━━ RECORDS TO PROCESS
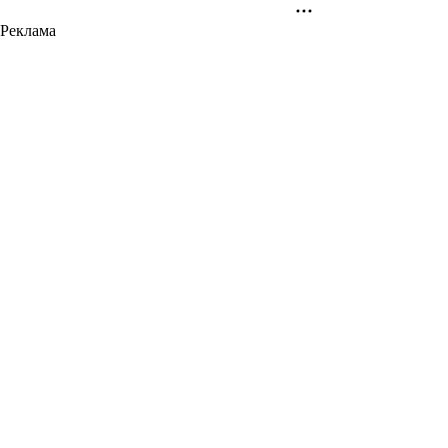
Реклама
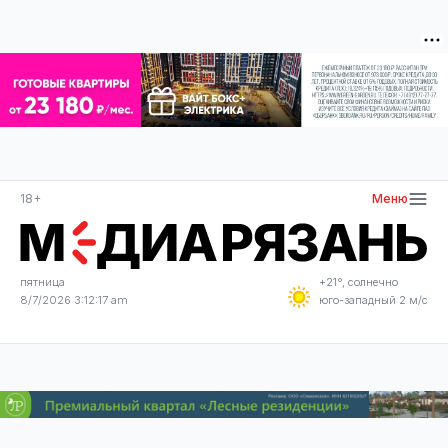
18+
Меню
пятница
+21°, солнечно
8/7/2026 3:12:17 am
юго-западный 2 м/с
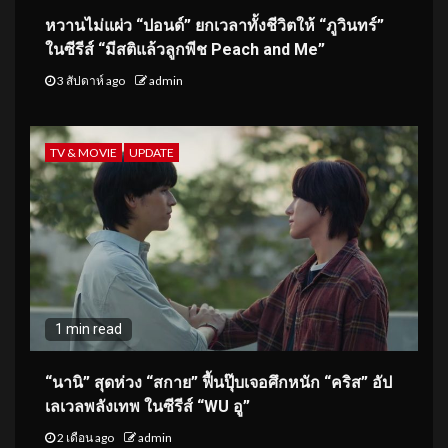
หวานไม่แผ่ว “ปอนด์” ยกเวลาทั้งชีวิตให้ “ภูวินทร์”
ในซีรีส์ “มีสติแล้วลูกพีช Peach and Me”
3 สัปดาห์ ago
admin
TV & MOVIE
UPDATE
1 min read
“นานิ” สุดห่วง “สกาย” ฟื้นปุ๊บเจอศึกหนัก “คริส” อัป
เลเวลพลังเทพ ในซีรีส์ “WU อู”
2 เดือน ago
admin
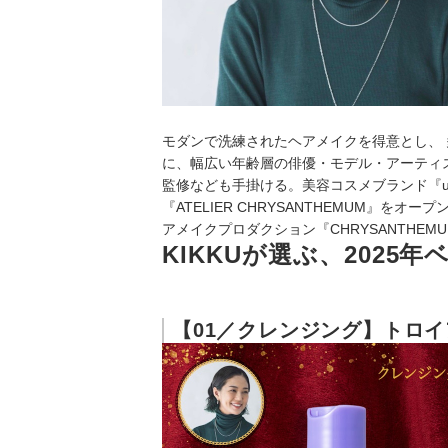
モダンで洗練されたヘアメイクを得意とし、
に、幅広い年齢層の俳優・モデル・アーティ
監修なども手掛ける。美容コスメブランド『u
『ATELIER CHRYSANTHEMUM』をオ
アメイクプロダクション『CHRYSANTHEM
KIKKUが選ぶ、2025
【01／クレンジング】トロ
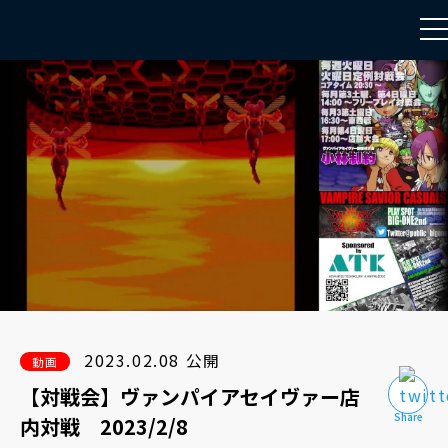
to
na
2023.02.08 公開
動画
【対戦会】ヴァンパイアセイヴァー店
内対戦 2023/2/8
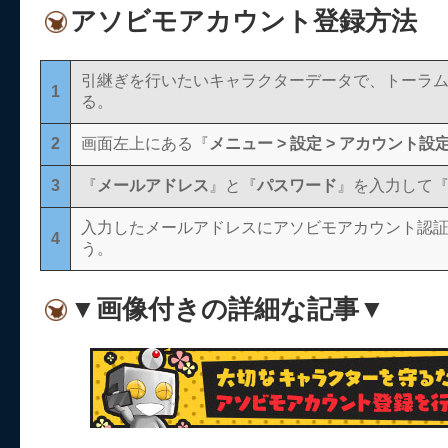
アソビモアカウント登録方法
引継ぎを行いたいキャラクターデータで、トーラ
1
る。
2
画面左上にある『
メニュー > 設定 > アカウント設定
3
『
メールアドレス
』と『
パスワード
』を入力して
入力したメールアドレスにアソビモアカウント認
4
う。
▼画像付きの詳細な記事▼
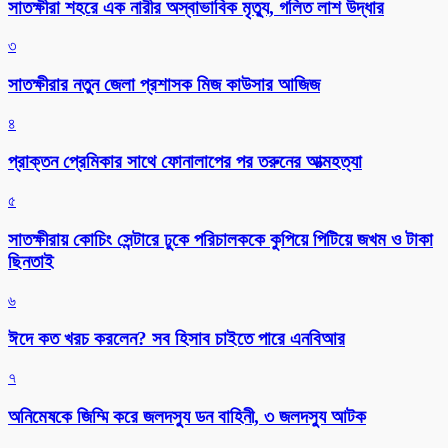
সাতক্ষীরা শহরে এক নারীর অস্বাভাবিক মৃত্যু, গলিত লাশ উদ্ধার
৩
সাতক্ষীরার নতুন জেলা প্রশাসক মিজ কাউসার আজিজ
৪
প্রাক্তন প্রেমিকার সাথে ফোনালাপের পর তরুনের আত্মহত্যা
৫
সাতক্ষীরায় কোচিং সেন্টারে ঢুকে পরিচালককে কুপিয়ে পিটিয়ে জখম ও টাকা
ছিনতাই
৬
ঈদে কত খরচ করলেন? সব হিসাব চাইতে পারে এনবিআর
৭
অনিমেষকে জিম্মি করে জলদস্যু ডন বাহিনী, ৩ জলদস্যু আটক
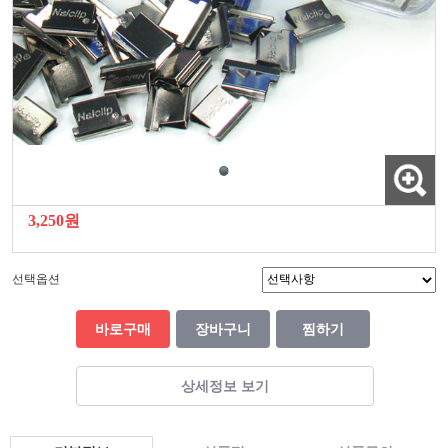
3,250원
선택옵션
바로구매
장바구니
찜하기
상세정보 보기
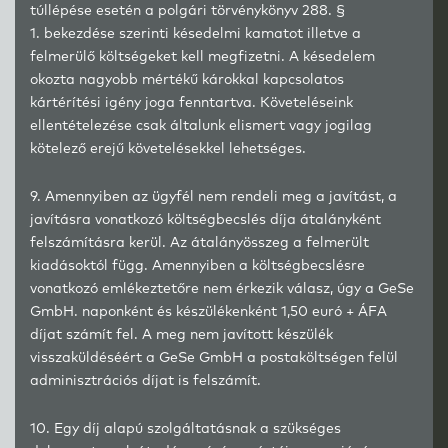
túllépése esetén a polgári törvénykönyv 288. §
1. bekezdése szerinti késedelmi kamatot illetve a
felmerülő költségeket kell megfizetni. A késedelem
okozta nagyobb mértékű károkkal kapcsolatos
kártérítési igény joga fenntartva. Követeléseink
ellentételezése csak általunk elismert vagy jogilag
kötelező erejű követelésekkel lehetséges.
9. Amennyiben az ügyfél nem rendeli meg a javítást, a
javításra vonatkozó költségbecslés díja átalányként
felszámításra kerül. Az átalányösszeg a felmerült
kiadásoktól függ. Amennyiben a költségbecslésre
vonatkozó emlékeztetőre nem érkezik válasz, úgy a GeSe
GmbH. naponként és készülékenként 1,50 euró + ÁFA
díjat számít fel. A meg nem javított készülék
visszaküldéséért a GeSe GmbH a postaköltségen felül
adminisztrációs díjat is felszámít.
10. Egy díj alapú szolgáltatásnak a szükséges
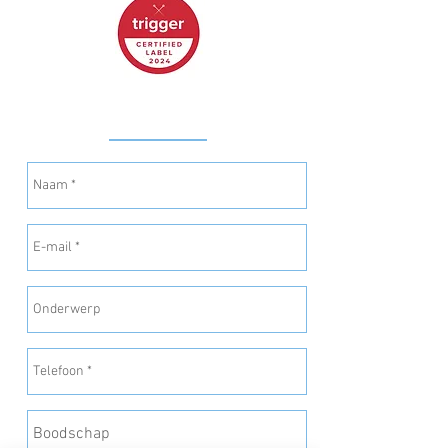
CONTACT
━━━━
Extract exactly the lines above from the line containing "visszaküldéséért a GeSe" through the last one, both ends included, but not the pictures.

visszaküldéséért a GeSe GmbH a postaköltségen felül
adminisztrációs díjat is felszámít.
10. Egy díj alapú szolgáltatásnak a szükséges
CONTACT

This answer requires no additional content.